Woolworths today decided to dump $1 per Litre milk, with an additional 10c per Litre to go back to farmers.
Though welcoming the measure, 4 Real Milk’s Farmer Greg Dennis said the industry was still a long way from solving the problems it faced.
“It’s a positive,” he said.
“Hopefully it is the start of the end but it is not a solution.”
Mr Dennis said consumers purchasing milk at $1.10 was not going to support the farmers who actually required at least an extra 30c per litre just to stay in business.
“Buying brand name milk at closer to $2 per litre would support the farmer,” he said.
“Milk sold for $1 in 1992, so if you account for inflation, $1.10 per litre is about 1995 retail prices and it is not enough.”
Mr Dennis said it was almost embarrassing that Woolworths had taken action before the government.
“They have done this on the back of public pressure,” he said.
“It is almost an admission of guilt by Woolworths that they engaged in the price war for too long.
“If you read between the lines, they have acknowledged that this is not enough and there may be more price rises in the future.”
He said it was frustrating to see Coles was still yet to act and he encouraged consumers to shop at Woolworths.
“Coles have not wanted to make any changes or address this issue,” he said.
“There has been daylight between our dealings with Coles and Woolworths.
“Woolworths appear to be starting to apply a social conscience but I’m not seeing that from Coles.”
Federal Member for Wright, Scott Buchholz has welcomed Woolworths decision to dump $1 per Litre milk.
Mr Buchholz said $1 per Litre milk had undermined the long term sustainability of our dairy industry and commercial viability of local farms for far too long.
“Since the introduction of $1 per Litre milk in 2011 the number of dairy farmers Queensland has contracted.
“In 2000 there were 1,545 dairy farms in Queensland, now down to less than 393 today,” Mr Buchholz said.

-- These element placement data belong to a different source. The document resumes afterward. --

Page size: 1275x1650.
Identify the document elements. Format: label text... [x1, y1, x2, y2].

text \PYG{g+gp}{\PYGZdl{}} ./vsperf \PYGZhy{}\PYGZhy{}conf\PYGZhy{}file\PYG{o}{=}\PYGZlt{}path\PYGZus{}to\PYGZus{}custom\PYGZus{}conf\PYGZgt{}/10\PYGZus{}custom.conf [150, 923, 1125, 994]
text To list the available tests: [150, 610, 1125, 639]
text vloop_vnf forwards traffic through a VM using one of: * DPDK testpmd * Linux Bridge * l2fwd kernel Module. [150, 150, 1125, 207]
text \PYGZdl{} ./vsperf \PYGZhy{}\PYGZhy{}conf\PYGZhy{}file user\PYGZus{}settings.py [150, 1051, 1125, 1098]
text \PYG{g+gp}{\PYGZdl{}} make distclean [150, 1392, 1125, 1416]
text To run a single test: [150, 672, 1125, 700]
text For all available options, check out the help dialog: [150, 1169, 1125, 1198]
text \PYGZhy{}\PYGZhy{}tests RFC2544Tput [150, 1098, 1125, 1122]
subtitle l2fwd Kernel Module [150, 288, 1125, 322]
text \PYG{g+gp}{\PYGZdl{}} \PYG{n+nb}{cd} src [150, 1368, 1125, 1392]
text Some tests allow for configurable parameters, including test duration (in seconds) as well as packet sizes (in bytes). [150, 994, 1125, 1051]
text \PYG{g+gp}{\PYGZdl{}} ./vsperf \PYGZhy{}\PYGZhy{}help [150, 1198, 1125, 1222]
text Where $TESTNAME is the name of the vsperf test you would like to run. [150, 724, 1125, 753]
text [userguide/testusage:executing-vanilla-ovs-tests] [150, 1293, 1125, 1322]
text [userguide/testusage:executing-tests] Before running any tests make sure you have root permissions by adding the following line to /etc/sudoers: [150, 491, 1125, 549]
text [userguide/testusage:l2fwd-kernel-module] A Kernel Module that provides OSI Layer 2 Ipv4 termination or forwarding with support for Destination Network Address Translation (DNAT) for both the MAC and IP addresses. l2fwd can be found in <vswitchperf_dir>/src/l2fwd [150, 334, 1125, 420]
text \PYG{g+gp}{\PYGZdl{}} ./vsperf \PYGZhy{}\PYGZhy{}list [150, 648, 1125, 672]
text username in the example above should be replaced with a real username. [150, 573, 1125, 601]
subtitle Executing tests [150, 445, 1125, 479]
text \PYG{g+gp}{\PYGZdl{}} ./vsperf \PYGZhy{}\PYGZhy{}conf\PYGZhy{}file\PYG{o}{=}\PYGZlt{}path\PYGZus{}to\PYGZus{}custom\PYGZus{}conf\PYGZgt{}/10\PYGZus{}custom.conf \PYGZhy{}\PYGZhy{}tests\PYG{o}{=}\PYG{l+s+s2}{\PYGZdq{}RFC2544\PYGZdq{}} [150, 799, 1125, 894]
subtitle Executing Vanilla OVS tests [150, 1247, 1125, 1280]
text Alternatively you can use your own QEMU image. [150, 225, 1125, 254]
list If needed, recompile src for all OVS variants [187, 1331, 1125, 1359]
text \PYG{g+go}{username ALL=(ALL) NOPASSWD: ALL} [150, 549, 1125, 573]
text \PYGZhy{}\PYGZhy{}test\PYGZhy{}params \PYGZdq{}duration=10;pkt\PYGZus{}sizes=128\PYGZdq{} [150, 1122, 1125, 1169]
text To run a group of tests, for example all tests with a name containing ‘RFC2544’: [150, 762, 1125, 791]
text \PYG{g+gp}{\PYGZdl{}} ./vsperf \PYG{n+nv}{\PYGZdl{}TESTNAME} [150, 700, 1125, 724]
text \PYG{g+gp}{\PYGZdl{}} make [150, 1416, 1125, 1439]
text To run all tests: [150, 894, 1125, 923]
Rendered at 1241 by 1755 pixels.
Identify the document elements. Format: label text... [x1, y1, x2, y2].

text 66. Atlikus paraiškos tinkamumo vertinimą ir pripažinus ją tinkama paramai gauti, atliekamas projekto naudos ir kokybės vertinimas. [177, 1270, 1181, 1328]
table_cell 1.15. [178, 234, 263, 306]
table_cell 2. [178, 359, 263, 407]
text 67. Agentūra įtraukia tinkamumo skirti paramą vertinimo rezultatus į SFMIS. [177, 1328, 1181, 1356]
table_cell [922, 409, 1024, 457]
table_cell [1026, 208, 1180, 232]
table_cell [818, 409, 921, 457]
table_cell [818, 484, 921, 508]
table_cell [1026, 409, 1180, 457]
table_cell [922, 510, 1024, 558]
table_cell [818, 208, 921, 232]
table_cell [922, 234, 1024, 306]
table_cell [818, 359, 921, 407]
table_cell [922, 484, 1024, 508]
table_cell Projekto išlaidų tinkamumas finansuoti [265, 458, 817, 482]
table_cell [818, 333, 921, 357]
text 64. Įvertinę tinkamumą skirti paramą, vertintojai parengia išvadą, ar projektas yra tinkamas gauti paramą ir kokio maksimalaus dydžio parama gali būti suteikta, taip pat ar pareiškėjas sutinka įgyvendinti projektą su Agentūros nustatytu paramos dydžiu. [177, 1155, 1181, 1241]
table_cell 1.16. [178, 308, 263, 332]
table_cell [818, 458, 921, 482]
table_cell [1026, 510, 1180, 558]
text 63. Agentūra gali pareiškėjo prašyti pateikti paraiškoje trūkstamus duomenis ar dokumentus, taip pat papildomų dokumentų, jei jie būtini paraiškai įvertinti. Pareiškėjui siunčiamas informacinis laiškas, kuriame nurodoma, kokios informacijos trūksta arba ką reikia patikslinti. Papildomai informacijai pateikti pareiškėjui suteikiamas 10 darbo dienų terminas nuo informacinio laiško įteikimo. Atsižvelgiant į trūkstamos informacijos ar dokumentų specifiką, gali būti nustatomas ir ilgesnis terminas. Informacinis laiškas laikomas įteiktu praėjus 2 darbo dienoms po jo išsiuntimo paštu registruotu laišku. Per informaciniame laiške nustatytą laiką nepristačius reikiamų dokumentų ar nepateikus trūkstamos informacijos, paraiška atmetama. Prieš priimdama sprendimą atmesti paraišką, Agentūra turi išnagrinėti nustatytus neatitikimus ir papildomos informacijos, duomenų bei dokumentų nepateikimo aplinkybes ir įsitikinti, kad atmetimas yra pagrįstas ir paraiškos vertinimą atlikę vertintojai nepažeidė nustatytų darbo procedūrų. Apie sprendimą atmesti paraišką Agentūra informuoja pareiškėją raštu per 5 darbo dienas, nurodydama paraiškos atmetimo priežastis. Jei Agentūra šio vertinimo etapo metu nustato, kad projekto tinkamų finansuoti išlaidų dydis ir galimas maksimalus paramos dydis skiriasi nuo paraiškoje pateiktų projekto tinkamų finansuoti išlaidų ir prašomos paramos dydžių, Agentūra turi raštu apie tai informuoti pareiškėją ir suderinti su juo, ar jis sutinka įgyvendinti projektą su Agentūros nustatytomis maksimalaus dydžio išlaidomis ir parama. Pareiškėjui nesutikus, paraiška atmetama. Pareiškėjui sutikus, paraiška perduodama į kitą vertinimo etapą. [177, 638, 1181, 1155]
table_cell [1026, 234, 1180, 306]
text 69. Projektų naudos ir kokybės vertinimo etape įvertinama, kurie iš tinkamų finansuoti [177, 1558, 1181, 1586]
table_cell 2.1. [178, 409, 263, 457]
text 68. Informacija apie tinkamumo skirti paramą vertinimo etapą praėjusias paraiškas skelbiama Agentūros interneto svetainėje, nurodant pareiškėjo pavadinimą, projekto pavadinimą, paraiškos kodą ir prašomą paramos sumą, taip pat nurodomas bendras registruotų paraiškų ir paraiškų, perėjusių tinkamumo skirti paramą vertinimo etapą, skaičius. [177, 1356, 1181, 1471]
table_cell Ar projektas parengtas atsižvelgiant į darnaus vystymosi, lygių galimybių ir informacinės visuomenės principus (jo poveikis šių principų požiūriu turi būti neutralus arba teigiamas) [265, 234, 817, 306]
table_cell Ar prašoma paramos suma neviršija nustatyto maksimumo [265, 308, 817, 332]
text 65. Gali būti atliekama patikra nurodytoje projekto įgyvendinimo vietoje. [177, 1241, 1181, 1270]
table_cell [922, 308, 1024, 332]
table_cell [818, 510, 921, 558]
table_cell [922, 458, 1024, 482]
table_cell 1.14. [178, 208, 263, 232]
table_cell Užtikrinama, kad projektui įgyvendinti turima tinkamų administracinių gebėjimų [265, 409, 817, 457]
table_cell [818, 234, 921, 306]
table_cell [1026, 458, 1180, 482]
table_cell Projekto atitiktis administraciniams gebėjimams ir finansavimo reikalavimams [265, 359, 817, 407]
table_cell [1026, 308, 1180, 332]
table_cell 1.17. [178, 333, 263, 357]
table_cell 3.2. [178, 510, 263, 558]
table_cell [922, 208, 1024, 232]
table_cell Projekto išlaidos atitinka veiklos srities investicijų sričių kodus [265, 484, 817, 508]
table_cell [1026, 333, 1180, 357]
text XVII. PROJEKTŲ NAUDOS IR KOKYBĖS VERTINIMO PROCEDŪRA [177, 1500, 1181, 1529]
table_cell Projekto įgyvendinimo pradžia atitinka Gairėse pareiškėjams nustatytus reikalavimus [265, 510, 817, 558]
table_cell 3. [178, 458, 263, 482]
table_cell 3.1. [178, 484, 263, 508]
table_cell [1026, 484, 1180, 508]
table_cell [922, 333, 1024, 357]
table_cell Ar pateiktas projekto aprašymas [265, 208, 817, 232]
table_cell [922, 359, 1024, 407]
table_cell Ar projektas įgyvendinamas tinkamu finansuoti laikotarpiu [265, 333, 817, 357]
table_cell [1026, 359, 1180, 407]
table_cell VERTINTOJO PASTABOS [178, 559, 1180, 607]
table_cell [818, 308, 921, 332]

“This is a direct result of $1/ Litre milk and the processors using their bargaining power to drive down what they in turn pay farmers for milk at the farm gate,
“Woolworths have today taken a big first step this morning by moving on from $1 per Litre milk in support of our dairy farmers and I thank Woolworths for this.
“It is now time for Coles and Aldi to do the same and for the processors to be honest and transparent about their dealings with dairy farmers – my dairy farmers can no longer afford to supply milk at prices below the cost of production.
“I encourage all residents to buy their milk from the retailers, like Woolworths who support our local dairy farmers, or better yet branded local milk.
“I would also like to commend the Queensland Dairy Organisation for their advocacy and work with the Federal Government to support the industry in Queensland.”
Mr Buchholz said while the Government had no mechanism to control milk prices, the Liberal National Government was working to put an environment in place to support the industry through a mandatory code of conduct for the industry.
“A mandatory code will help to address the current power imbalance between dairy farmers and processors, which was a key finding of the recent ACCC dairy inquiry,” he said.
“The final code is expected to be completed and approved by the Parliament in the first quarter of 2019.”
The Queensland Dairy Farmer’s Organisation was delighted to see the leadership shown by Woolworths.
President Brian Tessman said the decision to charge an additional 10c per Litre for Woolworths branded milk signified understanding, empathy and a social conscience that was so dearly lacking in other major companies.
He said Woolworths had a track record of ensuring every cent collected went back to local farmers and customers could be confident the money would go directly to those in need.
“We saw that the Australian shopper really wanted to help our struggling farmers and wanted to support them to get a fair deal,” he said.
“Woolworths have acknowledged that and done the right thing.”